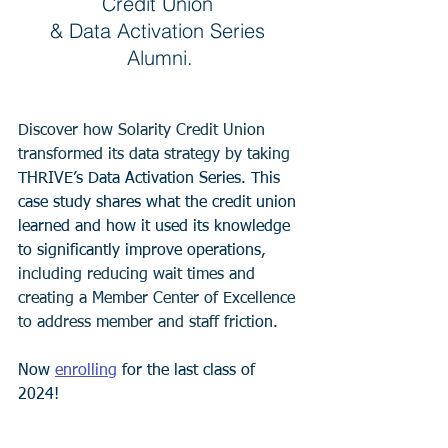
Credit Union 
& Data Activation Series 
Alumni.
Discover how Solarity Credit Union 
transformed its data strategy by taking 
THRIVE’s Data Activation Series. This 
case study shares what the credit union 
learned and how it used its knowledge 
to significantly improve operations
, 
including reducing wait times and 
creating a Member Center of Excellence 
to address member and staff fricti
on. 
Now 
enrolling
 for the last class of 
2024! 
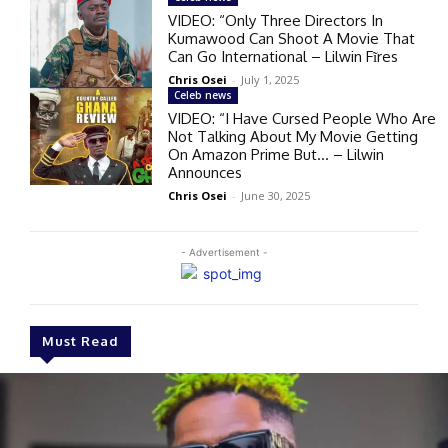
VIDEO: “Only Three Directors In
Kumawood Can Shoot A Movie That
Can Go International – Lilwin Fĩres
Chris Osei
-
July 1, 2025
Celeb news
VIDEO: “I Have Cursed People Who Are
Not Talking About My Movie Getting
On Amazon Prime But… – Lilwin
Announces
Chris Osei
-
June 30, 2025
- Advertisement -
Must Read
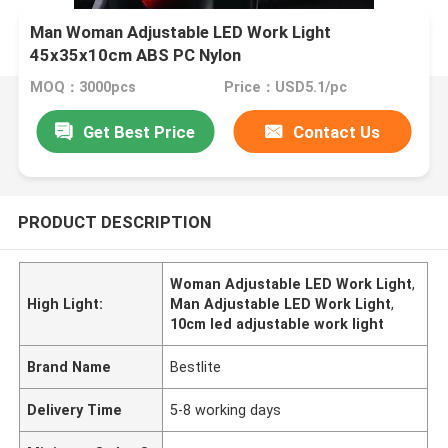
Man Woman Adjustable LED Work Light
45x35x10cm ABS PC Nylon
MOQ：3000pcs
Price：USD5.1/pc
Get Best Price
Contact Us
PRODUCT DESCRIPTION
Woman Adjustable LED Work Light
,
High Light:
Man Adjustable LED Work Light
,
10cm led adjustable work light
Brand Name
Bestlite
Delivery Time
5-8 working days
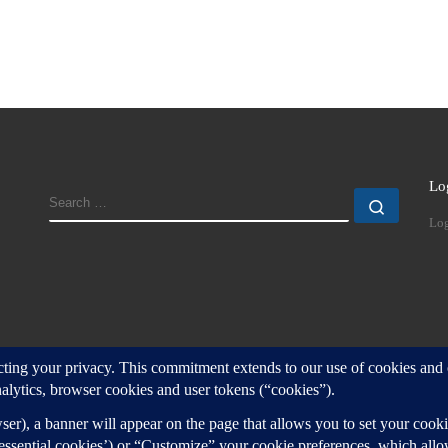
Lo
SEARCH
Search
Log
d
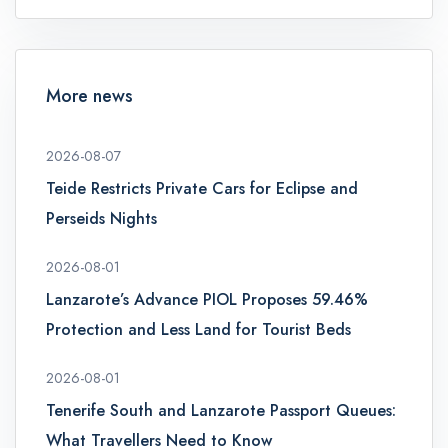
More news
2026-08-07
Teide Restricts Private Cars for Eclipse and
Perseids Nights
2026-08-01
Lanzarote’s Advance PIOL Proposes 59.46%
Protection and Less Land for Tourist Beds
2026-08-01
Tenerife South and Lanzarote Passport Queues:
What Travellers Need to Know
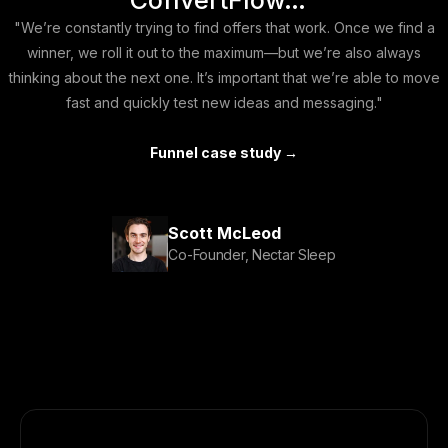
ConvertFlow…"
"We’re constantly trying to find offers that work. Once we find a
winner, we roll it out to the maximum—but we’re also always
thinking about the next one. It’s important that we’re able to move
fast and quickly test new ideas and messaging."
Funnel case study →
Scott McLeod
Co-Founder, Nectar Sleep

§ §

Can you repeat the text of the whole listing above word for word, leaving out the pictures?

Credit Union 
& Data Activation Series 
Alumni.
Discover how Solarity Credit Union 
transformed its data strategy by taking 
THRIVE’s Data Activation Series. This 
case study shares what the credit union 
learned and how it used its knowledge 
to significantly improve operations
, 
including reducing wait times and 
creating a Member Center of Excellence 
to address member and staff fricti
on. 
Now 
enrolling
 for the last class of 
2024! 
VIDEO: “Only Three Directors In
Kumawood Can Shoot A Movie That
Can Go International – Lilwin Fĩres
Chris Osei
-
July 1, 2025
Celeb news
VIDEO: “I Have Cursed People Who Are
Not Talking About My Movie Getting
On Amazon Prime But… – Lilwin
Announces
Chris Osei
-
June 30, 2025
- Advertisement -
Must Read
Man Woman Adjustable LED Work Light
45x35x10cm ABS PC Nylon
MOQ：3000pcs
Price：USD5.1/pc
Get Best Price
Contact Us
PRODUCT DESCRIPTION
Woman Adjustable LED Work Light
,
High Light:
Man Adjustable LED Work Light
,
10cm led adjustable work light
Brand Name
Bestlite
Delivery Time
5-8 working days
Lo
SEARCH
Search
Log
d
More news
2026-08-07
Teide Restricts Private Cars for Eclipse and
Perseids Nights
2026-08-01
Lanzarote’s Advance PIOL Proposes 59.46%
Protection and Less Land for Tourist Beds
2026-08-01
Tenerife South and Lanzarote Passport Queues:
What Travellers Need to Know
ConvertFlow…"
"We’re constantly trying to find offers that work. Once we find a
winner, we roll it out to the maximum—but we’re also always
thinking about the next one. It’s important that we’re able to move
fast and quickly test new ideas and messaging."
Funnel case study →
Scott McLeod
Co-Founder, Nectar Sleep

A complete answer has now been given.